━━━ EXTRACTED DATA

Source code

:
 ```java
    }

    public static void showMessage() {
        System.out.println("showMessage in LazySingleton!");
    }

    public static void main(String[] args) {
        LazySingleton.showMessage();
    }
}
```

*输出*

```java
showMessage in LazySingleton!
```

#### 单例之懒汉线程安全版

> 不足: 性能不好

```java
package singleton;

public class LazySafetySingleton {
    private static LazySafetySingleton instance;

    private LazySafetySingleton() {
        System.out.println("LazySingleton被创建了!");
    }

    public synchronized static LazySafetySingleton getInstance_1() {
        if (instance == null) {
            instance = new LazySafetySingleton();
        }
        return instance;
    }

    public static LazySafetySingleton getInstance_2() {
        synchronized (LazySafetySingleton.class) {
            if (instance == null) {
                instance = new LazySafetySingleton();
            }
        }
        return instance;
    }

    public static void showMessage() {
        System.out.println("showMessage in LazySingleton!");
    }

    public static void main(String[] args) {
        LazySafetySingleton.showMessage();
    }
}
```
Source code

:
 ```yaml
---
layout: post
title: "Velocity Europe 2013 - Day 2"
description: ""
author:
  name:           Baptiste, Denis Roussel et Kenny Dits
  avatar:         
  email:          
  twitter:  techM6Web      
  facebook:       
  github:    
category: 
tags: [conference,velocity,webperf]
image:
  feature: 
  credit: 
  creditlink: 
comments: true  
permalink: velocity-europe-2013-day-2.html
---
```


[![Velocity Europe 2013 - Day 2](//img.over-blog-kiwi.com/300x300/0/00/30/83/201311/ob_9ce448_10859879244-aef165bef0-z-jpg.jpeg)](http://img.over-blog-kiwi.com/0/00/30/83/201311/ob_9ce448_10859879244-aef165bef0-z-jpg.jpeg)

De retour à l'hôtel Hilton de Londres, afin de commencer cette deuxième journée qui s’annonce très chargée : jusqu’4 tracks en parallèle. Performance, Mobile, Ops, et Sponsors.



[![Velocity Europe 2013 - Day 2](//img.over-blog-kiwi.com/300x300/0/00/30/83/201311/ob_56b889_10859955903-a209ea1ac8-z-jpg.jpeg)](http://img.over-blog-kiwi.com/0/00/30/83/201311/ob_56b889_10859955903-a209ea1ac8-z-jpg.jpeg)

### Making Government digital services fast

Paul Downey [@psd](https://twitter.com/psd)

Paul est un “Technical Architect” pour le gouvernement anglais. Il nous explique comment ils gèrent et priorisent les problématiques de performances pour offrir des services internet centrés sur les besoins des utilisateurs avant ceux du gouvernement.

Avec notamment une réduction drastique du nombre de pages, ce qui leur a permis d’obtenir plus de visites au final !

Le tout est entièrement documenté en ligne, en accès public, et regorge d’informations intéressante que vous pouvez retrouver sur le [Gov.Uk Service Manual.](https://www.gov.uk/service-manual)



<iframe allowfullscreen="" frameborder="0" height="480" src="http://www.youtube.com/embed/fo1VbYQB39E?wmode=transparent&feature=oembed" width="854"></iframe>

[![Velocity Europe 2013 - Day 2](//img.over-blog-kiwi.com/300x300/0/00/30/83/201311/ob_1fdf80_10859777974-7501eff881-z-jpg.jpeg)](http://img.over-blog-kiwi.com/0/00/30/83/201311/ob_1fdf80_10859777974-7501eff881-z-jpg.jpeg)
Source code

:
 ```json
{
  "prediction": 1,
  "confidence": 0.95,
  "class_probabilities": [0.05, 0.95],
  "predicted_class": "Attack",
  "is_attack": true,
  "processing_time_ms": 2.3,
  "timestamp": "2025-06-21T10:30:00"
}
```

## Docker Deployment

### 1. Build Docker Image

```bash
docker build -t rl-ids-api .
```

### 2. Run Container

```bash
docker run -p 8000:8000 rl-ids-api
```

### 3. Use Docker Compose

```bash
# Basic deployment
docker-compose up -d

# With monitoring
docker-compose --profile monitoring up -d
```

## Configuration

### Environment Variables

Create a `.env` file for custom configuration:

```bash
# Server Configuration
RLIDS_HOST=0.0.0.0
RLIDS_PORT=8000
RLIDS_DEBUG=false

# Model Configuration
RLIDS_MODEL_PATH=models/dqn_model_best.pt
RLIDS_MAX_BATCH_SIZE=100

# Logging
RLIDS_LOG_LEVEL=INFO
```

━━━━━━

### [PROBLEM STATEMENT]
Give back all the records above exactly. Keep every word.

### [EXPECTED OUTPUT]
Source code

:
 ```java
    }

    public static void showMessage() {
        System.out.println("showMessage in LazySingleton!");
    }

    public static void main(String[] args) {
        LazySingleton.showMessage();
    }
}
```

*输出*

```java
showMessage in LazySingleton!
```

#### 单例之懒汉线程安全版

> 不足: 性能不好

```java
package singleton;

public class LazySafetySingleton {
    private static LazySafetySingleton instance;

    private LazySafetySingleton() {
        System.out.println("LazySingleton被创建了!");
    }

    public synchronized static LazySafetySingleton getInstance_1() {
        if (instance == null) {
            instance = new LazySafetySingleton();
        }
        return instance;
    }

    public static LazySafetySingleton getInstance_2() {
        synchronized (LazySafetySingleton.class) {
            if (instance == null) {
                instance = new LazySafetySingleton();
            }
        }
        return instance;
    }

    public static void showMessage() {
        System.out.println("showMessage in LazySingleton!");
    }

    public static void main(String[] args) {
        LazySafetySingleton.showMessage();
    }
}
```
Source code

:
 ```yaml
---
layout: post
title: "Velocity Europe 2013 - Day 2"
description: ""
author:
  name:           Baptiste, Denis Roussel et Kenny Dits
  avatar:         
  email:          
  twitter:  techM6Web      
  facebook:       
  github:    
category: 
tags: [conference,velocity,webperf]
image:
  feature: 
  credit: 
  creditlink: 
comments: true  
permalink: velocity-europe-2013-day-2.html
---
```


[![Velocity Europe 2013 - Day 2](//img.over-blog-kiwi.com/300x300/0/00/30/83/201311/ob_9ce448_10859879244-aef165bef0-z-jpg.jpeg)](http://img.over-blog-kiwi.com/0/00/30/83/201311/ob_9ce448_10859879244-aef165bef0-z-jpg.jpeg)

De retour à l'hôtel Hilton de Londres, afin de commencer cette deuxième journée qui s’annonce très chargée : jusqu’4 tracks en parallèle. Performance, Mobile, Ops, et Sponsors.



[![Velocity Europe 2013 - Day 2](//img.over-blog-kiwi.com/300x300/0/00/30/83/201311/ob_56b889_10859955903-a209ea1ac8-z-jpg.jpeg)](http://img.over-blog-kiwi.com/0/00/30/83/201311/ob_56b889_10859955903-a209ea1ac8-z-jpg.jpeg)

### Making Government digital services fast

Paul Downey [@psd](https://twitter.com/psd)

Paul est un “Technical Architect” pour le gouvernement anglais. Il nous explique comment ils gèrent et priorisent les problématiques de performances pour offrir des services internet centrés sur les besoins des utilisateurs avant ceux du gouvernement.

Avec notamment une réduction drastique du nombre de pages, ce qui leur a permis d’obtenir plus de visites au final !

Le tout est entièrement documenté en ligne, en accès public, et regorge d’informations intéressante que vous pouvez retrouver sur le [Gov.Uk Service Manual.](https://www.gov.uk/service-manual)



<iframe allowfullscreen="" frameborder="0" height="480" src="http://www.youtube.com/embed/fo1VbYQB39E?wmode=transparent&feature=oembed" width="854"></iframe>

[![Velocity Europe 2013 - Day 2](//img.over-blog-kiwi.com/300x300/0/00/30/83/201311/ob_1fdf80_10859777974-7501eff881-z-jpg.jpeg)](http://img.over-blog-kiwi.com/0/00/30/83/201311/ob_1fdf80_10859777974-7501eff881-z-jpg.jpeg)
Source code

:
 ```json
{
  "prediction": 1,
  "confidence": 0.95,
  "class_probabilities": [0.05, 0.95],
  "predicted_class": "Attack",
  "is_attack": true,
  "processing_time_ms": 2.3,
  "timestamp": "2025-06-21T10:30:00"
}
```

## Docker Deployment

### 1. Build Docker Image

```bash
docker build -t rl-ids-api .
```

### 2. Run Container

```bash
docker run -p 8000:8000 rl-ids-api
```

### 3. Use Docker Compose

```bash
# Basic deployment
docker-compose up -d

# With monitoring
docker-compose --profile monitoring up -d
```

## Configuration

### Environment Variables

Create a `.env` file for custom configuration:

```bash
# Server Configuration
RLIDS_HOST=0.0.0.0
RLIDS_PORT=8000
RLIDS_DEBUG=false

# Model Configuration
RLIDS_MODEL_PATH=models/dqn_model_best.pt
RLIDS_MAX_BATCH_SIZE=100

# Logging
RLIDS_LOG_LEVEL=INFO
```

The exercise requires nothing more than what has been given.